Reputation: 377
I have the following scenario on a SQL Server 2008 R2:
The following queries returns :
select * from TableA where ID = '123'; -- 1 rows
select * from TableB where ID = '123'; -- 5 rows
select * from TableC where ID = '123'; -- 0 rows
When joining these tables the following way, it returns 1 row
SELECT A.ID
FROM TableA A
INNER JOIN ( SELECT DISTINCT ID
FROM TableB ) AS D
ON D.ID = A.ID
INNER JOIN TableC C
ON A.ID = C.ID
ORDER BY A.ID
But, when switching the inner joins order it does not returns any row
SELECT A.ID
FROM TableA A
INNER JOIN TableC C
ON A.ID = C.ID
INNER JOIN ( SELECT DISTINCT ID
FROM TableB ) AS D
ON D.ID = A.ID
ORDER BY A.ID
Can this be possible?
Upvotes: 0
Views: 1216
Reputation: 2608
As Gordon mentioned, for inner joins the order of joins doesn't matter, whereas it does matter when there's at least one outer join involved; however, in your case, none of this is pertinent as you are inner joining 3 tables, one of which will return zero rows - hence all combinations will result in zero rows.

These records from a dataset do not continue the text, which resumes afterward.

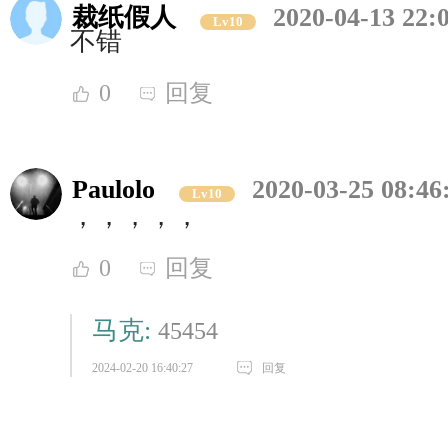
裁纸假人
2020-04-13 22:
Lv10
不错
0
回复
Paulolo
2020-03-25 08:46
Lv10
，，，，，
0
回复
马克:
45454
2024-02-20 16:40:27
回复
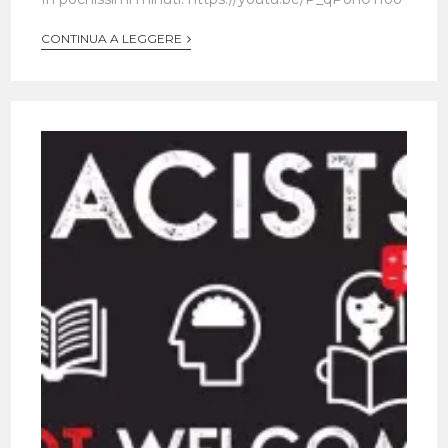
CONTINUA A LEGGERE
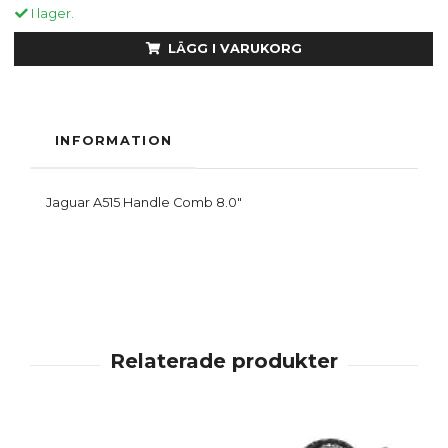
I lager.
LÄGG I VARUKORG
INFORMATION
Jaguar A515 Handle Comb 8.0"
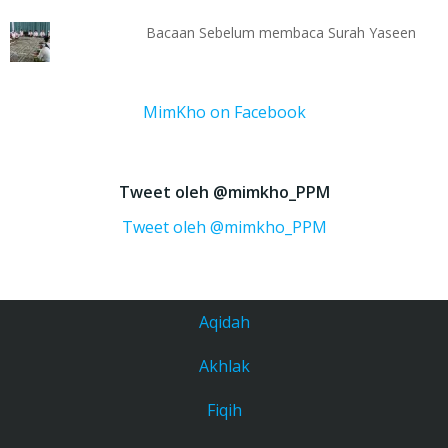
Bacaan Sebelum membaca Surah Yaseen
MimKho on Facebook
Tweet oleh @mimkho_PPM
Tweet oleh @mimkho_PPM
Aqidah
Akhlak
Fiqih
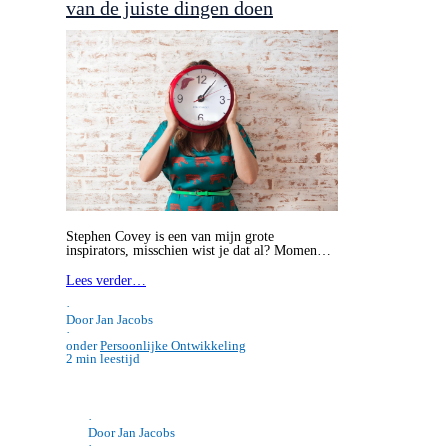
Zelfmanagement: een kwestie
van de juiste dingen doen
Stephen Covey is een van mijn grote
inspirators, misschien wist je dat al? Momen…
Lees verder…
·
Door Jan Jacobs
·
onder
Persoonlijke Ontwikkeling
2 min leestijd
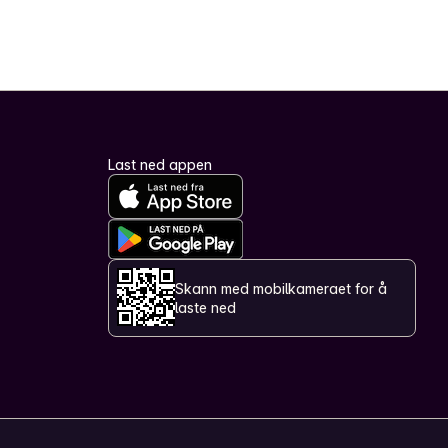
Last ned appen
Skann med mobilkameraet for å
laste ned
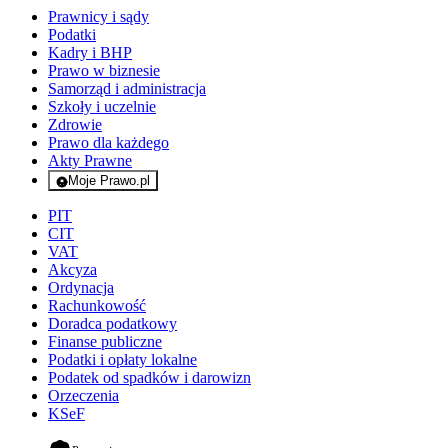
Prawnicy i sądy
Podatki
Kadry i BHP
Prawo w biznesie
Samorząd i administracja
Szkoły i uczelnie
Zdrowie
Prawo dla każdego
Akty Prawne
Moje Prawo.pl
- rejestracja i logowanie do serwisu
PIT
CIT
VAT
Akcyza
Ordynacja
Rachunkowość
Doradca podatkowy
Finanse publiczne
Podatki i opłaty lokalne
Podatek od spadków i darowizn
Orzeczenia
KSeF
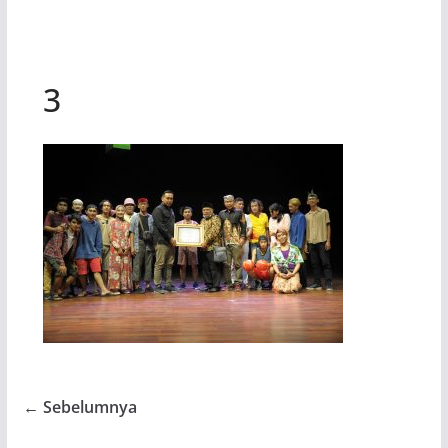
3
← Sebelumnya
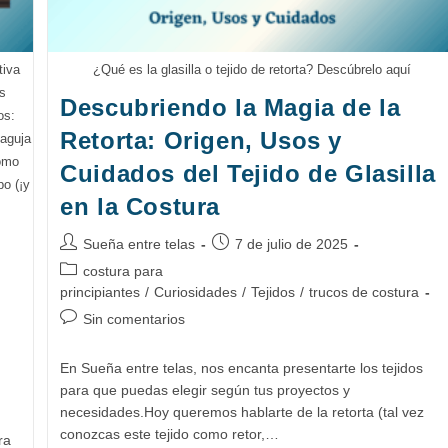
tiva
¿Qué es la glasilla o tejido de retorta? Descúbrelo aquí
s
Descubriendo la Magia de la
os:
Retorta: Origen, Usos y
 aguja
cómo
Cuidados del Tejido de Glasilla
po (¡y
en la Costura
Autor
Publicación
Sueña entre telas
7 de julio de 2025
de
de
Categoría
costura para
la
la
de
principiantes
/
Curiosidades
/
Tejidos
/
trucos de costura
entrada:
entrada:
la
Comentarios
Sin comentarios
entrada:
de
la
En Sueña entre telas, nos encanta presentarte los tejidos
entrada:
para que puedas elegir según tus proyectos y
necesidades.Hoy queremos hablarte de la retorta (tal vez
conozcas este tejido como retor,…
ra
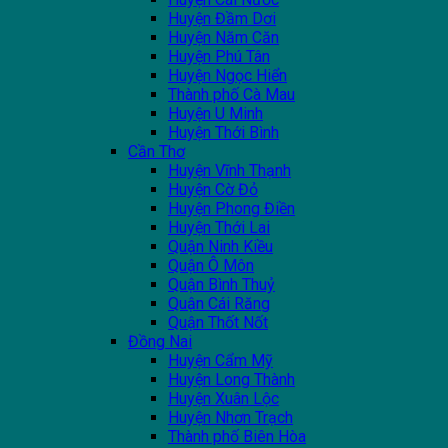
Huyện Đầm Dơi
Huyện Năm Căn
Huyện Phú Tân
Huyện Ngọc Hiển
Thành phố Cà Mau
Huyện U Minh
Huyện Thới Bình
Cần Thơ
Huyện Vĩnh Thạnh
Huyện Cờ Đỏ
Huyện Phong Điền
Huyện Thới Lai
Quận Ninh Kiều
Quận Ô Môn
Quận Bình Thuỷ
Quận Cái Răng
Quận Thốt Nốt
Đồng Nai
Huyện Cẩm Mỹ
Huyện Long Thành
Huyện Xuân Lộc
Huyện Nhơn Trạch
Thành phố Biên Hòa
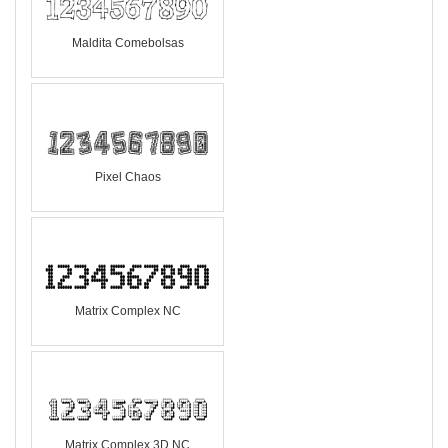
Maldita Comebolsas
Pixel Chaos
Matrix Complex NC
Matrix Complex 3D NC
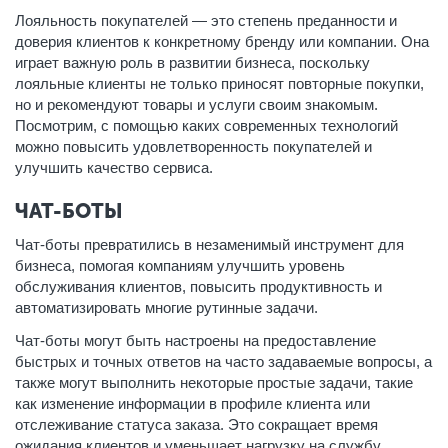
Лояльность покупателей — это степень преданности и
доверия клиентов к конкретному бренду или компании. Она
играет важную роль в развитии бизнеса, поскольку
лояльные клиенты не только приносят повторные покупки,
но и рекомендуют товары и услуги своим знакомым.
Посмотрим, с помощью каких современных технологий
можно повысить удовлетворенность покупателей и
улучшить качество сервиса.
ЧАТ-БОТЫ
Чат-боты превратились в незаменимый инструмент для
бизнеса, помогая компаниям улучшить уровень
обслуживания клиентов, повысить продуктивность и
автоматизировать многие рутинные задачи.
Чат-боты могут быть настроены на предоставление
быстрых и точных ответов на часто задаваемые вопросы, а
также могут выполнить некоторые простые задачи, такие
как изменение информации в профиле клиента или
отслеживание статуса заказа. Это сокращает время
ожидания клиентов и уменьшает нагрузку на службу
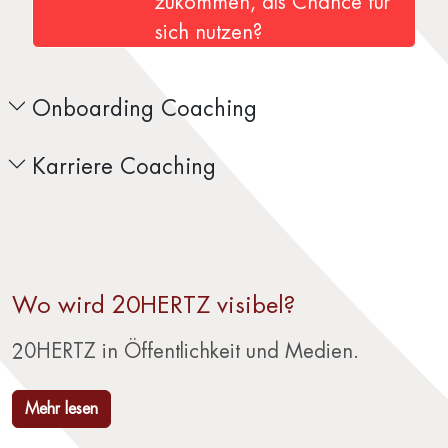
zukommen, als Chance für
sich nutzen?
Onboarding Coaching
Karriere Coaching
Wo wird 20HERTZ visibel?
20HERTZ in Öffentlichkeit und Medien.
Mehr lesen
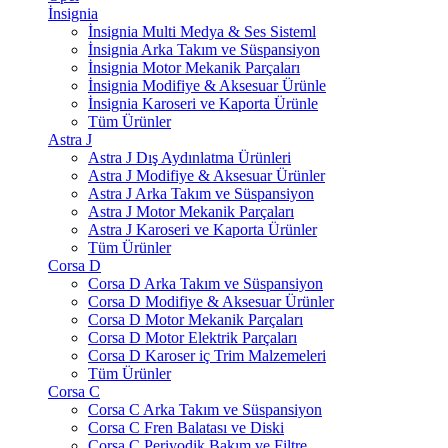
İnsignia
İnsignia Multi Medya & Ses Sisteml
İnsignia Arka Takım ve Süspansiyon
İnsignia Motor Mekanik Parçaları
İnsignia Modifiye & Aksesuar Ürünle
İnsignia Karoseri ve Kaporta Ürünle
Tüm Ürünler
Astra J
Astra J Dış Aydınlatma Ürünleri
Astra J Modifiye & Aksesuar Ürünler
Astra J Arka Takım ve Süspansiyon
Astra J Motor Mekanik Parçaları
Astra J Karoseri ve Kaporta Ürünler
Tüm Ürünler
Corsa D
Corsa D Arka Takım ve Süspansiyon
Corsa D Modifiye & Aksesuar Ürünler
Corsa D Motor Mekanik Parçaları
Corsa D Motor Elektrik Parçaları
Corsa D Karoser iç Trim Malzemeleri
Tüm Ürünler
Corsa C
Corsa C Arka Takım ve Süspansiyon
Corsa C Fren Balatası ve Diski
Corsa C Periyodik Bakım ve Filtre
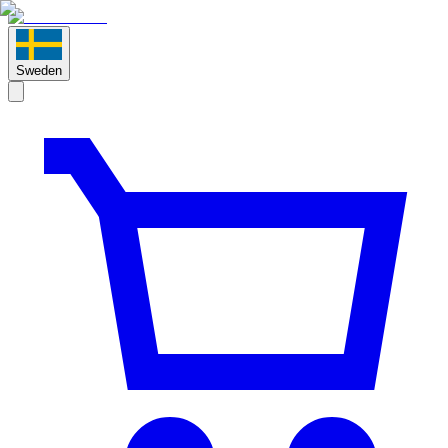
Sweden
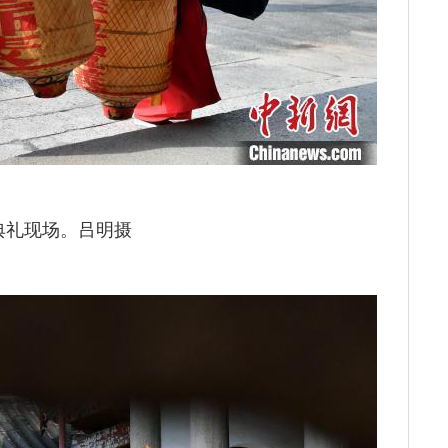
典礼现场。吕明摄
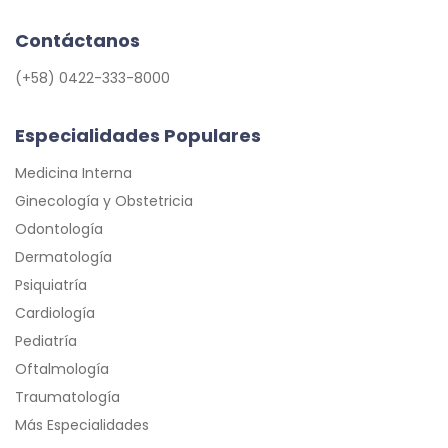
Contáctanos
(+58) 0422-333-8000
Especialidades Populares
Medicina Interna
Ginecología y Obstetricia
Odontología
Dermatología
Psiquiatría
Cardiología
Pediatría
Oftalmología
Traumatología
Más Especialidades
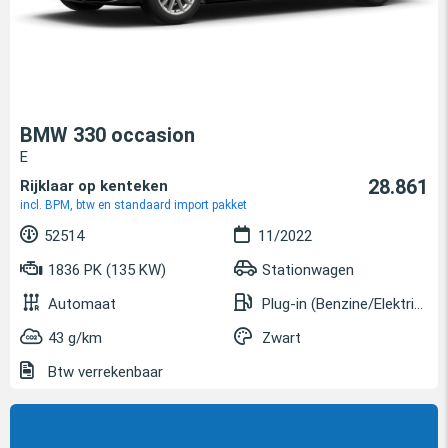
BMW 330 occasion
E
28.861
Rijklaar op kenteken
incl. BPM, btw en standaard import pakket
52514
11/2022
1836 PK (135 KW)
Stationwagen
Automaat
Plug-in (Benzine/Elektrisch)
43 g/km
Zwart
Btw verrekenbaar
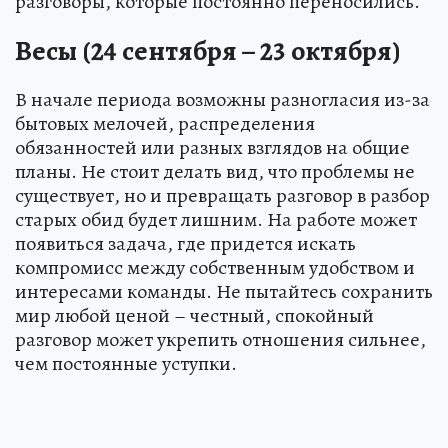
разговоры, которые постоянно переносились.
Весы (24 сентября – 23 октября)
В начале периода возможны разногласия из-за
бытовых мелочей, распределения
обязанностей или разных взглядов на общие
планы. Не стоит делать вид, что проблемы не
существует, но и превращать разговор в разбор
старых обид будет лишним. На работе может
появиться задача, где придется искать
компромисс между собственным удобством и
интересами команды. Не пытайтесь сохранить
мир любой ценой – честный, спокойный
разговор может укрепить отношения сильнее,
чем постоянные уступки.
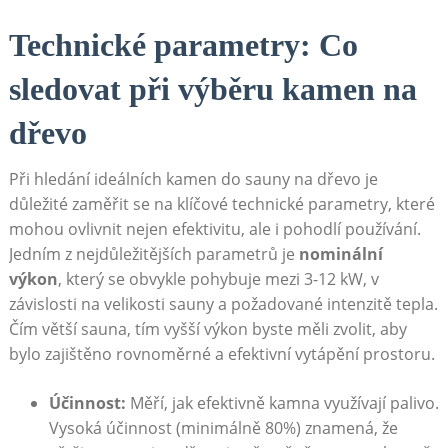
Technické parametry: Co
sledovat při výběru kamen na
dřevo
Při hledání ideálních kamen do sauny na dřevo je
důležité zaměřit se na klíčové technické parametry, které
mohou ovlivnit nejen efektivitu, ale i pohodlí používání.
Jedním z nejdůležitějších parametrů je
nominální
výkon
, který se obvykle pohybuje mezi 3-12 kW, v
závislosti na velikosti sauny a požadované intenzitě tepla.
Čím větší sauna, tím vyšší výkon byste měli zvolit, aby
bylo zajištěno rovnoměrné a efektivní vytápění prostoru.
Účinnost:
Měří, jak efektivně kamna využívají palivo.
Vysoká účinnost (minimálně 80%) znamená, že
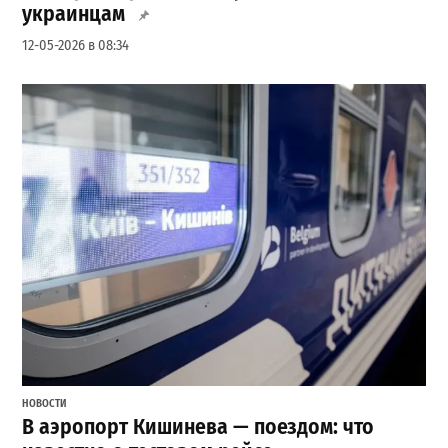
украинцам
12-05-2026 в 08:34
НОВОСТИ
В аэропорт Кишинева — поездом: что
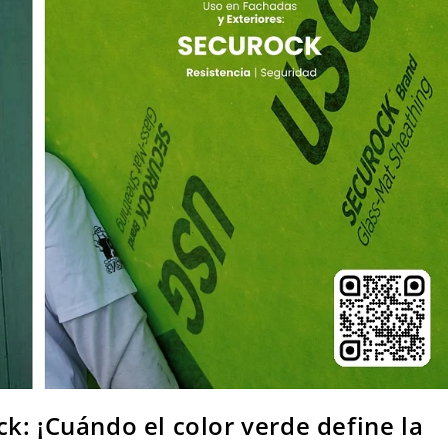
k: ¡Cuándo el color verde define la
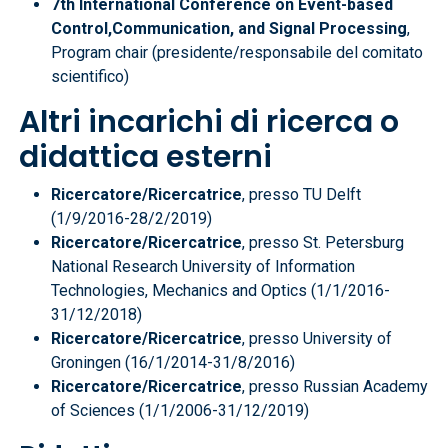
7th International Conference on Event-based
Control,Communication, and Signal Processing
,
Program chair (presidente/responsabile del comitato
scientifico)
Altri incarichi di ricerca o
didattica esterni
Ricercatore/Ricercatrice
, presso TU Delft
(1/9/2016-28/2/2019)
Ricercatore/Ricercatrice
, presso St. Petersburg
National Research University of Information
Technologies, Mechanics and Optics (1/1/2016-
31/12/2018)
Ricercatore/Ricercatrice
, presso University of
Groningen (16/1/2014-31/8/2016)
Ricercatore/Ricercatrice
, presso Russian Academy
of Sciences (1/1/2006-31/12/2019)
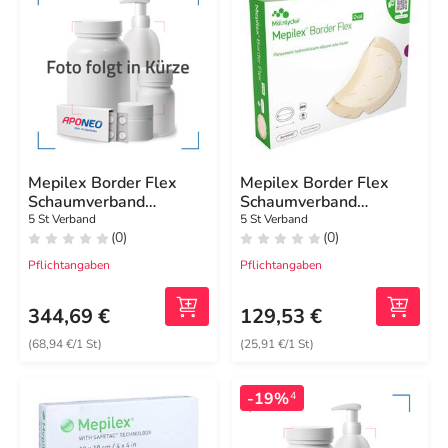
Mepilex Border Flex
Mepilex Border Flex
Schaumverband
Schaumverband
haft.15x19 cm oval
haft.7,8x10 cm oval
5 St Verband
5 St Verband
(0)
(0)
Pflichtangaben
Pflichtangaben
344,69 €
129,53 €
(68,94 €/1 St)
(25,91 €/1 St)
-19%
4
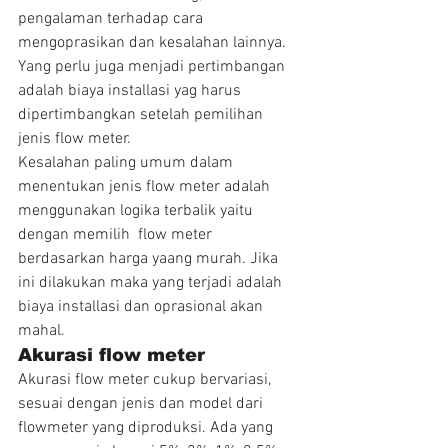
pengalaman terhadap cara 
mengoprasikan dan kesalahan lainnya. 
Yang perlu juga menjadi pertimbangan 
adalah biaya installasi yag harus 
dipertimbangkan setelah pemilihan 
jenis flow meter.
Kesalahan paling umum dalam 
menentukan jenis flow meter adalah 
menggunakan logika terbalik yaitu 
dengan memilih  flow meter 
berdasarkan harga yaang murah. Jika 
ini dilakukan maka yang terjadi adalah 
biaya installasi dan oprasional akan 
mahal.
Akurasi flow meter
Akurasi flow meter cukup bervariasi, 
sesuai dengan jenis dan model dari 
flowmeter yang diproduksi. Ada yang 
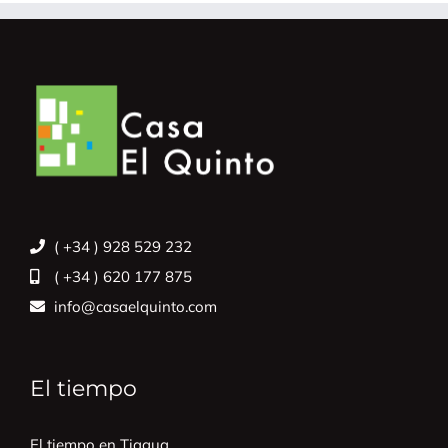
( +34 ) 928 529 232
( +34 ) 620 177 875
info@casaelquinto.com
El tiempo
El tiempo en Tiagua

You cannot reproduce the erratic behavior with the queries as they are shown in this question since they will always return zero records. You can try it again on your end to see what you come up with, and if you do find a difference, please share it with us then.
For the future, whenever you have something like this, creating some dummy data either in the form of insert statements or in rextester or the like, you make it that much easier for someone to help you.
Best of luck.
Upvotes: 0
Reputation: 1269633
For inner joins, the order of the join operations does not affect the query (it can affect the ordering of the rows and columns, but the same data is returned).
In this case, the result set is a subset of the Cartesian product of all the tables. The ordering doesn't matter.
The order can and does matter for outer joins.
In your case, one of the tables is empty. So, the Cartesian product is empty and the result set is empty. It is that simple.